**Work task a:**
Set down the lines of the listing below from the line holding "object is taller?" through the last line of the listing, inclusive, reproducing them verbatim.

*** Text under study Section Begins ***

This is part of an old and long article by the well known Elsdon Best so I thought I'd copy parts of it that related to reaching NZ..


POLYNESIAN VOYAGERS: The Maori As A Deep-Sea Navigator, Explorer, And Colonizer.

By ELSDON BEST.

The Far-Spread Polynesian Race:

Unroll the world's map and look upon the vast area of the Pacific Ocean - the Mare Pacificum and Mar del Sur of old-time writers, the Great Ocean of Kiwa of the Maori, the realm of romance and home of the Lotus-eaters. Examine the island groups, note their names, and mark this: that from the southern point of New Zealand (about 45° south latitude) to the Sandwich Isles, far north of the Line; from lone Easter Isle, under the rising sun, even to a point near the Ellice Group, in the west, the whole of the isles contained in this great area are peopled by the Maori folk - the light-coloured Polynesian race, speaking various dialects of a common tongue. Moreover, outside of this area you may locate Polynesian colonies at Tikopia, the Loyalty Group, the New Hebrides, as also at many other places, even to the far-flung Caroline Islands.

*** Text under study Section Ends ***

**Work task b:**
Rewrite the passage of the Polynesian voyagers text between "This is part" and "Explorer, And Colonizer.", inclusive, putting "essay" in place of "article".

*** Material provided Section Begins ***

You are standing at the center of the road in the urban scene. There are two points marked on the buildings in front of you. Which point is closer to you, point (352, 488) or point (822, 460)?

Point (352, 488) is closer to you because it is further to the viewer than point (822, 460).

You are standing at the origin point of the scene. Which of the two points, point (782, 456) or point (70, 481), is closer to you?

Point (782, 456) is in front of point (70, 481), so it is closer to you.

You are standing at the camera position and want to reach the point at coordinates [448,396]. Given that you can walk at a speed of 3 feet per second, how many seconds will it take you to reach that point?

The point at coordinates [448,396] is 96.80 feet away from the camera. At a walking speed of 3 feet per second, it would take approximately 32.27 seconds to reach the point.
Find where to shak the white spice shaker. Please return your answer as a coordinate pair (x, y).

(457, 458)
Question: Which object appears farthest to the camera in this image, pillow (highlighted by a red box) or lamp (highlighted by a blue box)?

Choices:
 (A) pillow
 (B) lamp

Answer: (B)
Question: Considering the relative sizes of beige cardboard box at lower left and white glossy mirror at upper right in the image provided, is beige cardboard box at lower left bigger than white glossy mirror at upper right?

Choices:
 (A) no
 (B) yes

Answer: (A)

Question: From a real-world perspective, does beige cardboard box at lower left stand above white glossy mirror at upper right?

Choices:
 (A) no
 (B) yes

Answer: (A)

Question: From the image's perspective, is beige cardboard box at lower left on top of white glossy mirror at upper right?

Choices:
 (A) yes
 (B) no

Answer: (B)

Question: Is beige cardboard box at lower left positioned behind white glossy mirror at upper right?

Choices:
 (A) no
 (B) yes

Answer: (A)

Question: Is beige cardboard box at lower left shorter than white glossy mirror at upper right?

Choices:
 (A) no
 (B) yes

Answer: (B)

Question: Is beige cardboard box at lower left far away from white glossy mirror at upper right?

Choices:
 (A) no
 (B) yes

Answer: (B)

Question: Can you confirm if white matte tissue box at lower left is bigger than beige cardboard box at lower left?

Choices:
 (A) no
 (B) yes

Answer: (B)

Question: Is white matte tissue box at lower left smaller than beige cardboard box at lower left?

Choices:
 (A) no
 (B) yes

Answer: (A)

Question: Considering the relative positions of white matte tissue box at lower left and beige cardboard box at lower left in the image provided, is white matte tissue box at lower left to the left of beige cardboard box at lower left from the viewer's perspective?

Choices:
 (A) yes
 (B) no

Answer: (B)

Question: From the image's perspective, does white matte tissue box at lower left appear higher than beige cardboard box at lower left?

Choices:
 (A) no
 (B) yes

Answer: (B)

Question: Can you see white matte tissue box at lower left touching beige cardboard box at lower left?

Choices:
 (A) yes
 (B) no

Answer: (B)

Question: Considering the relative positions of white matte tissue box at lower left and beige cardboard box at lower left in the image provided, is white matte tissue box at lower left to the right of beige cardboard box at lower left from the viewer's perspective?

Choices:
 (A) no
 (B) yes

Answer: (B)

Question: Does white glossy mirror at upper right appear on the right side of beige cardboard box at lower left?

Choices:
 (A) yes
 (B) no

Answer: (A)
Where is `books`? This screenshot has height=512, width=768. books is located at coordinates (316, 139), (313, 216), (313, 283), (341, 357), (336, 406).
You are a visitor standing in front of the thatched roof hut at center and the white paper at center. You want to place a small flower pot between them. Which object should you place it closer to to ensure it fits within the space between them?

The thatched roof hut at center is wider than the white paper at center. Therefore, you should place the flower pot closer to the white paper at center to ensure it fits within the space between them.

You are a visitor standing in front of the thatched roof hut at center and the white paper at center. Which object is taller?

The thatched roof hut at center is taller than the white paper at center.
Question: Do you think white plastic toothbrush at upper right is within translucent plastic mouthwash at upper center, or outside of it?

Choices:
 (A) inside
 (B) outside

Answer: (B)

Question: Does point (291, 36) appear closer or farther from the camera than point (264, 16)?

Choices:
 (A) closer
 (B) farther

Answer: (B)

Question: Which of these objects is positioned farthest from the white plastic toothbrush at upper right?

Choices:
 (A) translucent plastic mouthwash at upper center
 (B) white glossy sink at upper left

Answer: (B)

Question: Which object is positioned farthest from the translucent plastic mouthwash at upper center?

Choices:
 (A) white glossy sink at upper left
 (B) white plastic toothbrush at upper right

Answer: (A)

*** Material provided Section Ends ***

**Result a:**
You are a visitor standing in front of the thatched roof hut at center and the white paper at center. Which object is taller?

The thatched roof hut at center is taller than the white paper at center.
Question: Do you think white plastic toothbrush at upper right is within translucent plastic mouthwash at upper center, or outside of it?

Choices:
 (A) inside
 (B) outside

Answer: (B)

Question: Does point (291, 36) appear closer or farther from the camera than point (264, 16)?

Choices:
 (A) closer
 (B) farther

Answer: (B)

Question: Which of these objects is positioned farthest from the white plastic toothbrush at upper right?

Choices:
 (A) translucent plastic mouthwash at upper center
 (B) white glossy sink at upper left

Answer: (B)

Question: Which object is positioned farthest from the translucent plastic mouthwash at upper center?

Choices:
 (A) white glossy sink at upper left
 (B) white plastic toothbrush at upper right

Answer: (A)

**Result b:**
This is part of an old and long essay by the well known Elsdon Best so I thought I'd copy parts of it that related to reaching NZ..


POLYNESIAN VOYAGERS: The Maori As A Deep-Sea Navigator, Explorer, And Colonizer.